I discuss Salvation, love, and the Obamas here:
morethanaweekend.com
or continue reading below.
Salvation of the Black Family (?)
In the world of an Obama presidency, race relations in this country have never been more confusing. After the election, CNN conducted a poll asking both African Americans and European Americans if Martin Luther King's Dream has come true on January 19, 2009. The results, I believe, are astonishing. A full %69 of African Americans believe that his Dream has been fulfilled, compared to %46 of European Americans. Is anyone else shocked by this? Maybe I am just cynical. Or maybe I am scared that by declaring King's Dream fulfilled, whites will write off Obama's election as the end of racial turmoil, especially if blacks begin to believe that King's Dream has been fulfilled. Race still matters.
I've had the privilege to get a liberal arts education, and I'd like to think that I have encountered (and am still encountering) a vast array of American and foreign voices in my college experience, whether in literature, art, or film, or in person. I am currently in the middle of bell hooks'Salvation, a national bestseller about "black people and love." So far, it has been eye-opening. Now, I am not even going to pretend like this superficial taste of the African experience in America has "enlightened me" or whatever, but it has given me a sense of the immense decolonization that African Americans have had to undergo and are still undergoing. Does Obama's election mean that blacks are "decolonized?"

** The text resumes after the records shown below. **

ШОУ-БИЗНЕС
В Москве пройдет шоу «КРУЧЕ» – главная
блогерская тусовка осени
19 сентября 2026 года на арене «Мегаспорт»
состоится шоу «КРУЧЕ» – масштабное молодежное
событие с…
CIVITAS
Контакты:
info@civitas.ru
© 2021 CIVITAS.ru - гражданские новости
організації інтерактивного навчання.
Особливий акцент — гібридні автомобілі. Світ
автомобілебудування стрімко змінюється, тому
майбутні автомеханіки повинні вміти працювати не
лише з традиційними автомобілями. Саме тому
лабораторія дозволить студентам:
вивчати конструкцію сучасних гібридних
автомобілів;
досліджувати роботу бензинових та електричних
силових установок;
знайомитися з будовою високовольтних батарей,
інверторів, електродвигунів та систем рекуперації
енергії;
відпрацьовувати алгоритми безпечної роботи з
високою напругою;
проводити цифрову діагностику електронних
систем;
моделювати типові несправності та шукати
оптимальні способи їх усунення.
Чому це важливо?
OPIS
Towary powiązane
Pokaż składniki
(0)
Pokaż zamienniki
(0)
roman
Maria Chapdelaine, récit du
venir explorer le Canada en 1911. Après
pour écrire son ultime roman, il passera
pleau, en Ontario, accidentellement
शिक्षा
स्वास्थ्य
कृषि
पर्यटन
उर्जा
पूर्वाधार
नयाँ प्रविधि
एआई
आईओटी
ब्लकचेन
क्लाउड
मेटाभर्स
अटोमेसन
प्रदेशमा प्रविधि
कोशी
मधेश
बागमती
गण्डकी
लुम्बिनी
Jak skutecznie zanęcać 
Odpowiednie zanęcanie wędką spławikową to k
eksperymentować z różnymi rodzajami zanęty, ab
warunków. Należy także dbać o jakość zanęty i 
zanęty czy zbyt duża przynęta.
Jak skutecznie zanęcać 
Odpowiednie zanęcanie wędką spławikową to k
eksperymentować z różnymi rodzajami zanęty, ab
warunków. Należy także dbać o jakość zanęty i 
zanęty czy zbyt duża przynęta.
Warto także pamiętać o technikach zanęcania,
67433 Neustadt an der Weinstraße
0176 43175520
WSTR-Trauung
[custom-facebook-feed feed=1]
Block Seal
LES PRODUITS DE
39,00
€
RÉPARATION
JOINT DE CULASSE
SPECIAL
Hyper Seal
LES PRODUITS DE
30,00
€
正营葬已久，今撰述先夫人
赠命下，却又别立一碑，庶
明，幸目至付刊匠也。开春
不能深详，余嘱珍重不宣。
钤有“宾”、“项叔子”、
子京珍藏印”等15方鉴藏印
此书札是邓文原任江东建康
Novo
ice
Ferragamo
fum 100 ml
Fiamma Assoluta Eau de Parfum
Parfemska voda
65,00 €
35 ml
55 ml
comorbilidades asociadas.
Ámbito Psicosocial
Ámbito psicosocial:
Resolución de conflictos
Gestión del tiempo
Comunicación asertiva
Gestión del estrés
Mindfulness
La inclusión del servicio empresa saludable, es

hooks writes about love in black families, and all of the obstacles of love, beginning with slavery and its effects to problems that face every American family like addiction (food, drugs, alcohol), materialism, and patriarchy. One or her main arguments--and something that really clicked for me--is our nation's treatment of the black single mother, and the treatment of single parents no matter what their race. She writes, "many of the men, black and nonblack, who have become important leaders in our society, men of wisdom, integrity, and right action, were raised by single mothers" (122). Immediately, Barack Obama comes to mind.
Barack Obama, in actuality was raised a great deal by his grandparents. And, of course, Obama's mother was white, and he spent most of his adolescence in Indonesia and Hawaii. Did Obama escape the cycles that many others of his generation did not? hooks writes (of her brother): "He wanted life to be easy. When it was not, he and the males of his generation looked for someone to blame. Our father and the black men of his generation always knew white supremacy was the problem, not black women. When the younger generation of black males could not blame everything on white racism, they targeted black women" (135). hooks elaborates on the absence of explicit white racism that contributed to the "lovelessness" within some black families. She seems to argue that it is the patriarchal power dynamics between the black man and black woman that have led to both the stereotypes and realities of black American families.
Of course, every family has problems, and bell hooks spends a great deal of time affirming the amount of love that can be found between black mothers and their sons and daughters, and the love between father and children. She eloquently (and stereotype-breakingly) expands on the intense love between the African American single mother and her children. In the end, despite the feelings of hopelessness, love can be a beautiful thing.
Speaking of love, I think that's why America is so head over heels for the Obamas. While, yes, it all reaffirms the nuclear family, the obvious love that fills the Obama family is so gushy and intense that it literally gives me that warm fuzzy feeling. My perceptions of the family paint Obama and Michelle as absolute equals. He is not the patriarch that hooks discusses, and it's clear that he fulfills his daughters emotional needs just as Michelle does. Michelle is also not one of the "black women [who:] raise their daughters and love their sons" (108). This family is full of love.
Now, this isn't only refreshing because the Obamas are a positive portrayal of a (black) family, but also because of the youth and love they bring to the White House--feelings that have been absent for decades. And, while King's Dream may not be realized, I think bell hooks would agree with me that the Obamas have brought us one step closer. And so would the %80 of African Americans who admit that his election is a "dream come true."